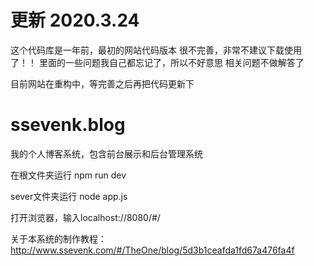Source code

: # 更新 2020.3.24
这个代码库是一年前，最初的网站代码版本
很不完善，非常不建议下载使用了！！
里面的一些问题我自己都忘记了，所以不好意思 相关问题不做解答了

目前网站在重构中，等完善之后再把代码更新下

# ssevenk.blog
我的个人博客系统，包含前台展示和后台管理系统

在根文件夹运行
npm run dev

sever文件夹运行
node app.js

打开浏览器，输入localhost://8080/#/

关于本系统的制作教程：http://www.ssevenk.com/#/TheOne/blog/5d3b1ceafda1fd67a476fa4f


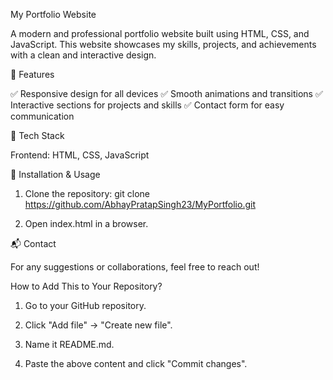 My Portfolio Website

A modern and professional portfolio website built using HTML, CSS, and JavaScript. This website showcases my skills, projects, and achievements with a clean and interactive design.

🌟 Features

✅ Responsive design for all devices
✅ Smooth animations and transitions
✅ Interactive sections for projects and skills
✅ Contact form for easy communication


🔧 Tech Stack

Frontend: HTML, CSS, JavaScript



📂 Installation & Usage

1. Clone the repository:  git clone https://github.com/AbhayPratapSingh23/MyPortfolio.git

2. Open index.html in a browser.




📬 Contact

For any suggestions or collaborations, feel free to reach out!




How to Add This to Your Repository?

1. Go to your GitHub repository.

2. Click "Add file" → "Create new file".


3. Name it README.md.


4. Paste the above content and click "Commit changes".
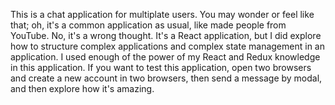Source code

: This is a chat application for multiplate users. You may wonder or feel like that; oh, it's a common application as usual, like made people from YouTube. No, it's a wrong thought. It's a React application, but I did explore how to structure complex applications and complex state management in an application. I used enough of the power of my React and Redux knowledge in this application. If you want to test this application, open two browsers and create a new account in two browsers, then send a message by modal, and then explore how it's amazing.
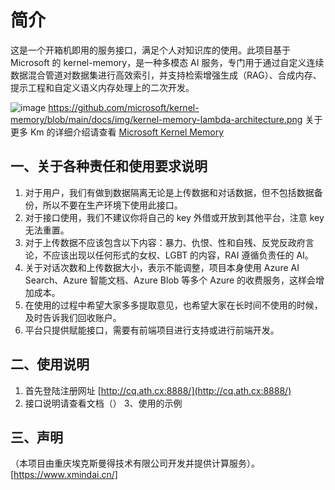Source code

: # 简介
这是一个开箱机即用的服务接口，满足个人对知识库的使用。此项目基于 Microsoft 的 kernel-memory，是一种多模态 AI 服务，专门用于通过自定义连续数据混合管道对数据集进行高效索引，并支持检索增强生成（RAG）、合成内存、提示工程和自定义语义内存处理上的二次开发。

![image](https://github.com/user-attachments/assets/2b9bf9d9-1f1e-45b3-9461-50323b4f7b7f)
https://github.com/microsoft/kernel-memory/blob/main/docs/img/kernel-memory-lambda-architecture.png
关于更多 Km 的详细介绍请查看 [Microsoft Kernel Memory](https://microsoft.github.io/kernel-memory/)

## 一、关于各种责任和使用要求说明

1. 对于用户，我们有做到数据隔离无论是上传数据和对话数据，但不包括数据备份，所以不要在生产环境下使用此接口。
2. 对于接口使用，我们不建议你将自己的 key 外借或开放到其他平台，注意 key 无法重置。
3. 对于上传数据不应该包含以下内容：暴力、仇恨、性和自残、反党反政府言论，不应该出现以任何形式的女权、LGBT 的内容，RAI 遵循负责任的 AI。
4. 关于对话次数和上传数据大小，表示不能调整，项目本身使用 Azure AI Search、Azure 智能文档、Azure Blob 等多个 Azure 的收费服务，这样会增加成本。
5. 在使用的过程中希望大家多多提取意见，也希望大家在长时间不使用的时候，及时告诉我们回收账户。
6. 平台只提供赋能接口，需要有前端项目进行支持或进行前端开发。

## 二、使用说明

1. 首先登陆注册网址 [http://cq.ath.cx:8888/](http://cq.ath.cx:8888/)
2. 接口说明请查看文档（）
3、使用的示例




## 三、声明


 （本项目由重庆埃克斯曼得技术有限公司开发并提供计算服务）。[https://www.xmindai.cn/]
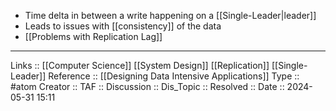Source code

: - Time delta in between a write happening on a [[Single-Leader|leader]]
- Leads to issues with [[consistency]] of the data
- [[Problems with Replication Lag]]
---
Links :: [[Computer Science]] [[System Design]] [[Replication]] [[Single-Leader]]
Reference :: [[Designing Data Intensive Applications]]
Type :: #atom
Creator ::
TAF ::
Discussion ::
Dis_Topic :: 
Resolved ::
Date :: 2024-05-31 15:11
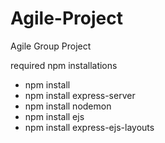 # Agile-Project
Agile Group Project

required npm installations
- npm install
- npm install express-server
- npm install nodemon
- npm install ejs
- npm install express-ejs-layouts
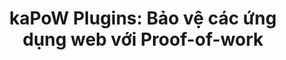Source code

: ---
layout: talk
header-img: "img/index-bg.jpg"
title: "kaPoW Plugins: Bảo vệ các ứng dụng web với Proof-of-work"
speakers:
  - display_name: Lê Nhật Tiến
    link_name: Le Nhat Tien
description:
  - Comment spam là một vấn đề nhức nhối hiện tại của các blogs và forums. Bên cạnh Akismet và reCaptcha, kaPoW cũng tham gia vào cuộc chiến chống lại spammers bằng kỹ thuật Proof-of-work. kaPoW tập trung vào việc làm chậm spammers bằng cách gửi cho trình duyệt web những puzzles bằng javascript để giải trước khi cấp phép cho họ sử dụng dịch vụ chính của website. Độ khó của puzzle sẽ tuỳ thuộc vào uy tín của người dùng. Nhờ áp dụng những kỹ thuật Machine Learning, spammers sẽ nhận được puzzles khó hơn nhiều so với người dùng thông thường. Máy tính của spammers càng tốn nhiều thời gian để giải puzzle,thì quy mô của chiến dịch spam càng bị thu nhỏ dẫn đến những suy giảm về lợi ích kinh tế cho spammers. Không giống như CAPTCHAs, kaPoW hoàn toàn trong suốt với người dùng web vì trình duyệt web sẽ hoàn toàn đảm nhận nhiệm vụ giải puzzle thông qua AJAX. kaPoW tương thích với tất cả các ứng dụng web có hỗ trợ plugins như WordPress, phpBB, vBB…
video_urls:
  - https://www.youtube.com/watch?v=96sEhf8xJlQ&feature=youtu.be
language: Vietnamese
start_time: "10:00"
---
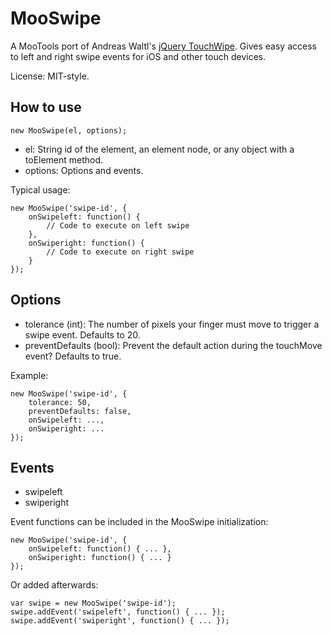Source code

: MooSwipe
========

A MooTools port of Andreas Waltl's [jQuery TouchWipe](http://www.netcu.de/jquery-touchwipe-iphone-ipad-library).  Gives easy access to left and right swipe events for iOS and other touch devices.

License: MIT-style.

How to use
----------

	new MooSwipe(el, options);

- el: String id of the element, an element node, or any object with a toElement method.
- options: Options and events.

Typical usage:

	new MooSwipe('swipe-id', {
		onSwipeleft: function() {
			// Code to execute on left swipe
		},
		onSwiperight: function() {
			// Code to execute on right swipe
		}
	});

Options
-------

- tolerance (int): The number of pixels your finger must move to trigger a swipe event.  Defaults to 20.
- preventDefaults (bool): Prevent the default action during the touchMove event?  Defaults to true.

Example:

	new MooSwipe('swipe-id', {
		tolerance: 50,
		preventDefaults: false,
		onSwipeleft: ...,
		onSwiperight: ...
	});

Events
------
- swipeleft
- swiperight

Event functions can be included in the MooSwipe initialization:

	new MooSwipe('swipe-id', {
		onSwipeleft: function() { ... },
		onSwiperight: function() { ... }
	});

Or added afterwards:

	var swipe = new MooSwipe('swipe-id');
	swipe.addEvent('swipeleft', function() { ... });
	swipe.addEvent('swiperight', function() { ... });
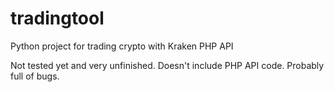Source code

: # tradingtool
 Python project for trading crypto with Kraken PHP API

Not tested yet and very unfinished. Doesn't include PHP API code. Probably full of bugs.
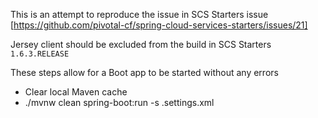 This is an attempt to reproduce the issue in SCS Starters issue [https://github.com/pivotal-cf/spring-cloud-services-starters/issues/21]

Jersey client should be excluded from the build in SCS Starters `1.6.3.RELEASE`

These steps allow for a Boot app to be started without any errors

* Clear local Maven cache
* ./mvnw clean spring-boot:run -s .settings.xml
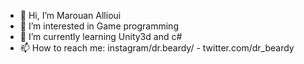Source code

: - 👋 Hi, I’m Marouan Allioui
- 👀 I’m interested in Game programming
- 🌱 I’m currently learning Unity3d and c#
- 📫 How to reach me: 
      instagram/dr.beardy/ -
      twitter.com/dr_beardy


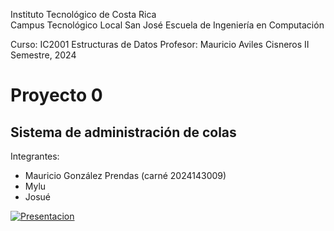 Instituto Tecnológico de Costa Rica  
Campus Tecnológico Local San José
Escuela de Ingeniería en Computación  

Curso: IC2001 Estructuras de Datos 
Profesor: Mauricio Aviles Cisneros
II Semestre, 2024  

# Proyecto 0
## Sistema de administración de colas 

Integrantes:
- Mauricio González Prendas (carné 2024143009)
- Mylu
- Josué

[![Presentacion](https://upload.wikimedia.org/wikipedia/commons/thumb/1/16/Google_Slides_2020_Logo.svg/640px-Google_Slides_2020_Logo.svg.png)]([https://classroom.github.com/a/8CSgsZVt](https://docs.google.com/presentation/d/1x3NYHb97RlHZmXwpiqScOGtEKyBftnQI7fV0pM5J_UA/edit?usp=sharing))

Work instruction:
Find the word "feel" in the data and show each line that holds it.

Problem solution:
For any suggestions or collaborations, feel free to reach out!
: This is a chat application for multiplate users. You may wonder or feel like that; oh, it's a common application as usual, like made people from YouTube. No, it's a wrong thought. It's a React application, but I did explore how to structure complex applications and complex state management in an application. I used enough of the power of my React and Redux knowledge in this application. If you want to test this application, open two browsers and create a new account in two browsers, then send a message by modal, and then explore how it's amazing.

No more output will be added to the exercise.